*** Dataset entries Section Begins ***
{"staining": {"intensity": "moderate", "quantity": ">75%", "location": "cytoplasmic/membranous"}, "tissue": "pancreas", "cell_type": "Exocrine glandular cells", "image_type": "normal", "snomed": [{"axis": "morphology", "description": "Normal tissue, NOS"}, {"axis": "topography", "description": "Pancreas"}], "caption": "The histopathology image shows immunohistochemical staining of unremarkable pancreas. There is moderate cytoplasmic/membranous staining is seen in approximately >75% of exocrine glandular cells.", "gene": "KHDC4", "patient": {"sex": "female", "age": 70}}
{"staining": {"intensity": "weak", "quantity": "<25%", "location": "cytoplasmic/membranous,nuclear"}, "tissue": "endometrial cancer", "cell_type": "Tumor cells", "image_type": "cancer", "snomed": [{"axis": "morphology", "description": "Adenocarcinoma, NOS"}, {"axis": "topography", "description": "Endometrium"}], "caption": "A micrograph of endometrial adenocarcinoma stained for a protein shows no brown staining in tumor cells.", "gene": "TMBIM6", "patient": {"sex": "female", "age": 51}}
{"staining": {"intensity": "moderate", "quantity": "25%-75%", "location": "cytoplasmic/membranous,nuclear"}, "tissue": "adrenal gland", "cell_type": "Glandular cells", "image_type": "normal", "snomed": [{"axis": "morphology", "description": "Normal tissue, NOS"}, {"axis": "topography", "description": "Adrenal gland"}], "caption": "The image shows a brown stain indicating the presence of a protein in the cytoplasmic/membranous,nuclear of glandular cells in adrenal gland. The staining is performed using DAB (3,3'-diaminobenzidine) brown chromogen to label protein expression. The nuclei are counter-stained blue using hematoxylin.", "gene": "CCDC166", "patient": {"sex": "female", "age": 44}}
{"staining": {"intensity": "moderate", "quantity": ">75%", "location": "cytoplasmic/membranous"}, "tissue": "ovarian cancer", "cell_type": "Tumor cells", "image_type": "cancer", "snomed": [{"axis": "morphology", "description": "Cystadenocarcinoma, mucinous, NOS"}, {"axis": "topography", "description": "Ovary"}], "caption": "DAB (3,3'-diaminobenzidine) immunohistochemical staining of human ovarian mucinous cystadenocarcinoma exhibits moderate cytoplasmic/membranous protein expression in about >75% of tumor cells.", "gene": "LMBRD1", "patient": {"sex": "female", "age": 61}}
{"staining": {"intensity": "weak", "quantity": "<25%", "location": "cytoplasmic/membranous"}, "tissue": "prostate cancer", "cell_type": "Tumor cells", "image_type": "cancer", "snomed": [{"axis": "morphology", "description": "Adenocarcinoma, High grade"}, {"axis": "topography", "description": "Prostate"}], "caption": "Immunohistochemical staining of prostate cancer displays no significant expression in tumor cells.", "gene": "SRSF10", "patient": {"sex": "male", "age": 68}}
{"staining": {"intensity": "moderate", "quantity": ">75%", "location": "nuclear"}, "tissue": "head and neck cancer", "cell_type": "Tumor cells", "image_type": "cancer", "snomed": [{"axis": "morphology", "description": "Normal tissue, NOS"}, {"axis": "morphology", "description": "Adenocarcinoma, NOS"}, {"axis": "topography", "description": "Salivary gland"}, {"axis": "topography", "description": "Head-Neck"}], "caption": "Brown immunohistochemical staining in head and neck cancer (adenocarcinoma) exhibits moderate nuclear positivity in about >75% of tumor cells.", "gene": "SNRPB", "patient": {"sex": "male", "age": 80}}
*** Dataset entries Section Ends ***
**Exercise description:**
All lines with the word "glandular" must be located in the data and copied.

**Response:**
{"staining": {"intensity": "moderate", "quantity": ">75%", "location": "cytoplasmic/membranous"}, "tissue": "pancreas", "cell_type": "Exocrine glandular cells", "image_type": "normal", "snomed": [{"axis": "morphology", "description": "Normal tissue, NOS"}, {"axis": "topography", "description": "Pancreas"}], "caption": "The histopathology image shows immunohistochemical staining of unremarkable pancreas. There is moderate cytoplasmic/membranous staining is seen in approximately >75% of exocrine glandular cells.", "gene": "KHDC4", "patient": {"sex": "female", "age": 70}}
{"staining": {"intensity": "moderate", "quantity": "25%-75%", "location": "cytoplasmic/membranous,nuclear"}, "tissue": "adrenal gland", "cell_type": "Glandular cells", "image_type": "normal", "snomed": [{"axis": "morphology", "description": "Normal tissue, NOS"}, {"axis": "topography", "description": "Adrenal gland"}], "caption": "The image shows a brown stain indicating the presence of a protein in the cytoplasmic/membranous,nuclear of glandular cells in adrenal gland. The staining is performed using DAB (3,3'-diaminobenzidine) brown chromogen to label protein expression. The nuclei are counter-stained blue using hematoxylin.", "gene": "CCDC166", "patient": {"sex": "female", "age": 44}}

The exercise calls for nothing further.